Experiment Source params V_CRIT_ALPHA Spin-up type Score
xqjlb xqjch 0.361 Dynamic TRIFFID, 200 yr 0.811
xqjlc xqjcj 0.314 Dynamic TRIFFID, 200 yr 0.856

Spin-up timeseries

The figure below shows the temporal evolution of key diagnostics during the 200-year dynamic TRIFFID spin-ups for xqjlb (red dashed) and xqjlc (blue solid), both starting from the preindustrial spin-up xqhuc.

Dynamic spin-up timeseries: xqjlb and xqjlc

The two spin-ups behave very similarly. The main concern is the ongoing decline in trees, CVeg, and CSoil — the dynamic vegetation and soil carbon pools have not fully equilibrated after 200 years, though GPP, NEP, and ocean flux are stable. This is a common feature of HadCM3B-ES spin-ups with TRIFFID dynamic vegetation.

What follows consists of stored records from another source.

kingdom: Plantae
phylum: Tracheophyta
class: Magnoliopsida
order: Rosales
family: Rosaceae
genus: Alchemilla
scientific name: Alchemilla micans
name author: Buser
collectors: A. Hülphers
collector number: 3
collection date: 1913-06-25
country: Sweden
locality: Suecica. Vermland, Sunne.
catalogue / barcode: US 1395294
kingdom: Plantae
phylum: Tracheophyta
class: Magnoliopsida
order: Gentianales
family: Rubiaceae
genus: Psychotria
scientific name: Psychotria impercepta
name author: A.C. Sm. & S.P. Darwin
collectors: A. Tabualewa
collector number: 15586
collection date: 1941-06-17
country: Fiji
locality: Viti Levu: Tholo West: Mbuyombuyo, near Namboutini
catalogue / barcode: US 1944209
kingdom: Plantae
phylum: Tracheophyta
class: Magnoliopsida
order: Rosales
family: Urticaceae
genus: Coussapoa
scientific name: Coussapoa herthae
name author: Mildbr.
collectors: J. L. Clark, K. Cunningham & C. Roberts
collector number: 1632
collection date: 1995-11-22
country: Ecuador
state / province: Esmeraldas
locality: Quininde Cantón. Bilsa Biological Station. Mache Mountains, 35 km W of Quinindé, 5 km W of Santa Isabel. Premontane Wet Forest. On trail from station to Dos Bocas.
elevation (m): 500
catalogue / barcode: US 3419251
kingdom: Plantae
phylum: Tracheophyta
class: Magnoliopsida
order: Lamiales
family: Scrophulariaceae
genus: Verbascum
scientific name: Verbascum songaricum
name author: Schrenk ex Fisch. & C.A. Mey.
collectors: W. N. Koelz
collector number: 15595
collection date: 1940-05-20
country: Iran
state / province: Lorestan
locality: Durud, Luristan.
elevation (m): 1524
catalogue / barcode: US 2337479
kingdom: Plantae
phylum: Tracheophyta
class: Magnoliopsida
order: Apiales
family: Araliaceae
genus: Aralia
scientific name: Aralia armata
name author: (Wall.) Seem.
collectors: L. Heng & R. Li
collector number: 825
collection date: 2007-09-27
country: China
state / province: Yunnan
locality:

Key findings from the dynamic spin-up experiments:

  1. CVeg increases under dynamic spin-up: both experiments show ~60–70 PgC higher CVeg than their equilibrium counterparts (507 vs 444 for xqjlb/xqjch; 517 vs 446 for xqjlc/xqjcj). This shifts CVeg from slightly below target into the target range (450–550 PgC).

  2. CSoil is relatively stable: xqjlb (1157 PgC) is close to xqjch (1176 PgC); xqjlc (1056 PgC) is close to xqjcj (1040 PgC). The dynamic spin-up does not dramatically shift soil carbon.

  3. GPP and NPP are similar: differences between equilibrium and dynamic spin-up are within ~2 PgC/yr for both metrics.

  4. xqjlc confirms xqjcj as the best parameter set: it ranks 2nd overall out of 788 experiments (behind only xqjcj itself), with the most realistic vegetation fractions of any dynamic run (C3 −10%, C4 +9%).

  5. xqjlb underperforms its equilibrium counterpart: score drops from 0.833 (xqjch) to 0.811 (xqjlb), mainly due to increased C4 overestimation (+43% vs +45%) and higher CVeg bias.

  6. Persistent regional weaknesses: South Asia (GPP −58 to −60%) and South East Asia (GPP −29 to −35%) remain problematic across all experiments, suggesting a structural model bias unrelated to the tuned parameters.